The company, which houses a subsidiary headquarters in Minneapolis, is widely used by Minnesota Somalis to wire money to relatives back home, but it has been under international scrutiny for a lack of security in how money is transferred — and to whom, including potential terrorists in Somalia.
Last year, the Kenyan government temporarily suspended Dahabshiil’s operations after an Al-Shabab-led attack at the Westgate shopping mall in Nairobi in 2013. Several western commercial banks have ceased doing business with Dahabshiil, in part out of concerns over terrorist financing, according to the lawsuit.
Warsame was an outspoken critic of the company, writing a protest song playing off the business’ name, which means “gold smelter.” She instead called Dahabshiil a “blood smelter” and urged Somalis not to do business there. A music video by Warsame featured a rifle dripping with blood next to the company’s name.
According to the lawsuit, Dahabshiil “placed a multimillion-dollar bounty” on Warsame as a result of the song. She was killed in July 2014 by two Al-Shabab operatives in Mogadishu; they were sentenced to death and executed in May.

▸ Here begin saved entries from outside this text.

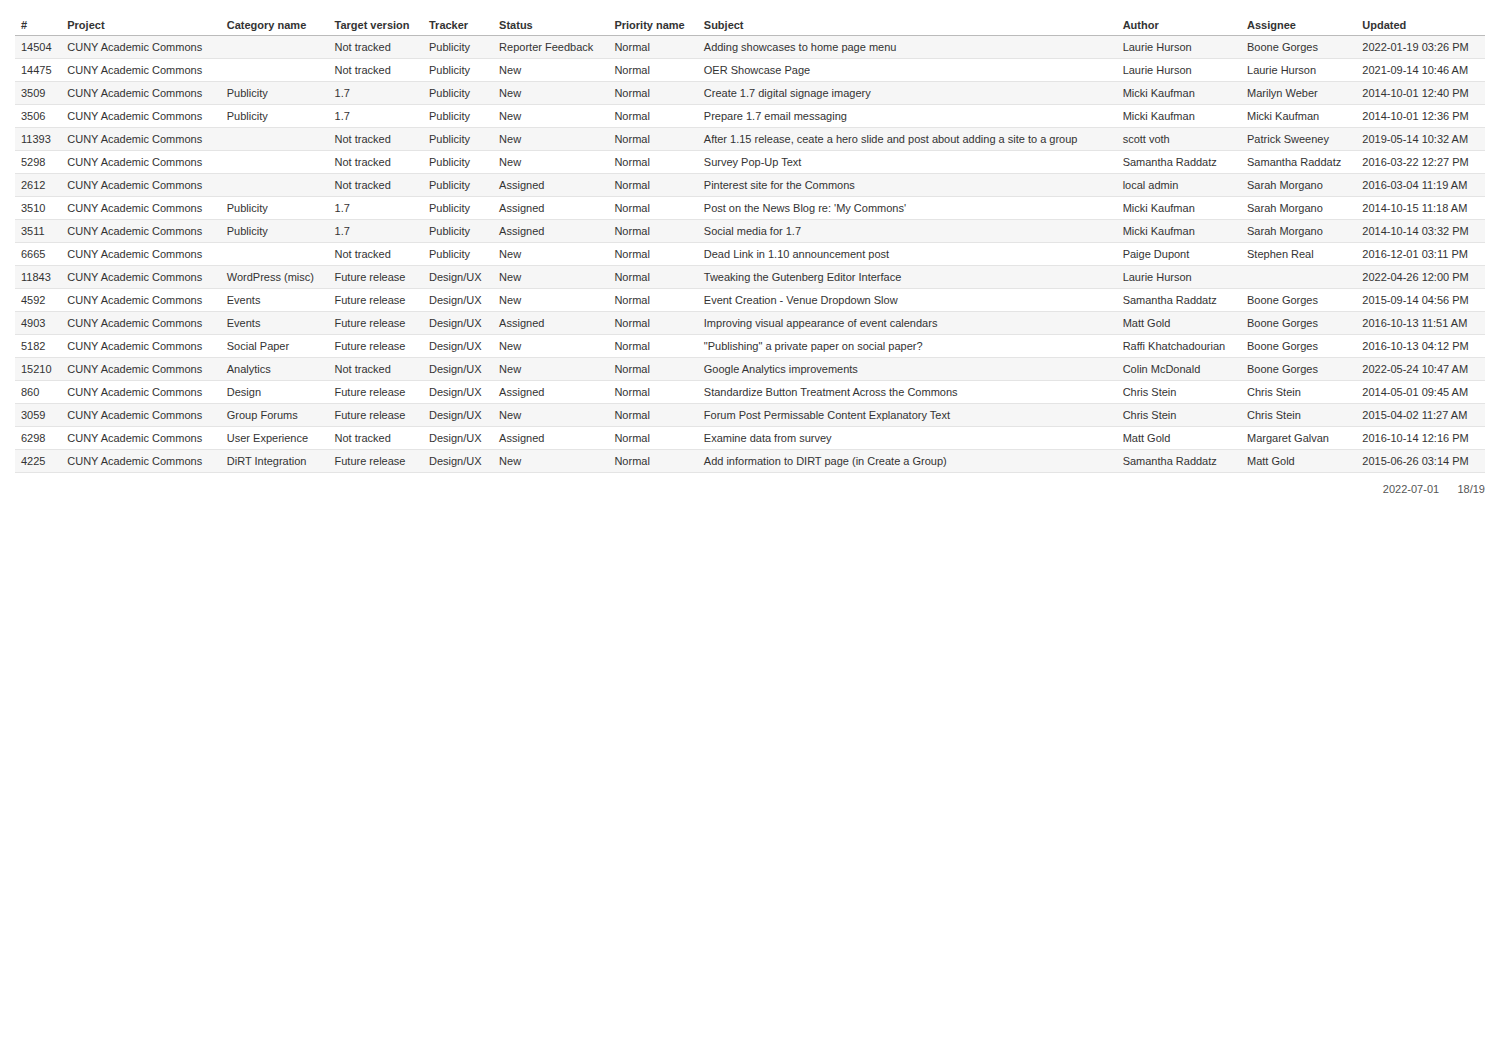| # | Project | Category name | Target version | Tracker | Status | Priority name | Subject | Author | Assignee | Updated |
| --- | --- | --- | --- | --- | --- | --- | --- | --- | --- | --- |
| 14504 | CUNY Academic Commons | | Not tracked | Publicity | Reporter Feedback | Normal | Adding showcases to home page menu | Laurie Hurson | Boone Gorges | 2022-01-19 03:26 PM |
| 14475 | CUNY Academic Commons | | Not tracked | Publicity | New | Normal | OER Showcase Page | Laurie Hurson | Laurie Hurson | 2021-09-14 10:46 AM |
| 3509 | CUNY Academic Commons | Publicity | 1.7 | Publicity | New | Normal | Create 1.7 digital signage imagery | Micki Kaufman | Marilyn Weber | 2014-10-01 12:40 PM |
| 3506 | CUNY Academic Commons | Publicity | 1.7 | Publicity | New | Normal | Prepare 1.7 email messaging | Micki Kaufman | Micki Kaufman | 2014-10-01 12:36 PM |
| 11393 | CUNY Academic Commons | | Not tracked | Publicity | New | Normal | After 1.15 release, ceate a hero slide and post about adding a site to a group | scott voth | Patrick Sweeney | 2019-05-14 10:32 AM |
| 5298 | CUNY Academic Commons | | Not tracked | Publicity | New | Normal | Survey Pop-Up Text | Samantha Raddatz | Samantha Raddatz | 2016-03-22 12:27 PM |
| 2612 | CUNY Academic Commons | | Not tracked | Publicity | Assigned | Normal | Pinterest site for the Commons | local admin | Sarah Morgano | 2016-03-04 11:19 AM |
| 3510 | CUNY Academic Commons | Publicity | 1.7 | Publicity | Assigned | Normal | Post on the News Blog re: 'My Commons' | Micki Kaufman | Sarah Morgano | 2014-10-15 11:18 AM |
| 3511 | CUNY Academic Commons | Publicity | 1.7 | Publicity | Assigned | Normal | Social media for 1.7 | Micki Kaufman | Sarah Morgano | 2014-10-14 03:32 PM |
| 6665 | CUNY Academic Commons | | Not tracked | Publicity | New | Normal | Dead Link in 1.10 announcement post | Paige Dupont | Stephen Real | 2016-12-01 03:11 PM |
| 11843 | CUNY Academic Commons | WordPress (misc) | Future release | Design/UX | New | Normal | Tweaking the Gutenberg Editor Interface | Laurie Hurson | | 2022-04-26 12:00 PM |
| 4592 | CUNY Academic Commons | Events | Future release | Design/UX | New | Normal | Event Creation - Venue Dropdown Slow | Samantha Raddatz | Boone Gorges | 2015-09-14 04:56 PM |
| 4903 | CUNY Academic Commons | Events | Future release | Design/UX | Assigned | Normal | Improving visual appearance of event calendars | Matt Gold | Boone Gorges | 2016-10-13 11:51 AM |
| 5182 | CUNY Academic Commons | Social Paper | Future release | Design/UX | New | Normal | "Publishing" a private paper on social paper? | Raffi Khatchadourian | Boone Gorges | 2016-10-13 04:12 PM |
| 15210 | CUNY Academic Commons | Analytics | Not tracked | Design/UX | New | Normal | Google Analytics improvements | Colin McDonald | Boone Gorges | 2022-05-24 10:47 AM |
| 860 | CUNY Academic Commons | Design | Future release | Design/UX | Assigned | Normal | Standardize Button Treatment Across the Commons | Chris Stein | Chris Stein | 2014-05-01 09:45 AM |
| 3059 | CUNY Academic Commons | Group Forums | Future release | Design/UX | New | Normal | Forum Post Permissable Content Explanatory Text | Chris Stein | Chris Stein | 2015-04-02 11:27 AM |
| 6298 | CUNY Academic Commons | User Experience | Not tracked | Design/UX | Assigned | Normal | Examine data from survey | Matt Gold | Margaret Galvan | 2016-10-14 12:16 PM |
| 4225 | CUNY Academic Commons | DiRT Integration | Future release | Design/UX | New | Normal | Add information to DIRT page (in Create a Group) | Samantha Raddatz | Matt Gold | 2015-06-26 03:14 PM |
2022-07-01 18/19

The lawsuit demands damages for pain and suffering by Hussein because of the loss of his mother. He declined a comment through Arisohn.
Arisohn, whose New York-based law firm has handled terror financing cases for nine years, said others could be out there.
“We are working hard to unearth all of the institutions who are financing terrorism, and I think it’s incumbent on the government and private citizens alike to investigate these matters and make sure that financial institutions like Dahabshiil are putting in place the safeguards that they are supposed to have,” Arisohn said.
Dahabshiil did not respond to a request for comment.
Arisohn said he intends to get the case to trial as quickly as possible on behalf of Hussein.
“It’s devastating whenever you lose a parent, but to lose your mother who was bravely trying to help a country in dire need and was assassinated, it truly is devastating,” he said.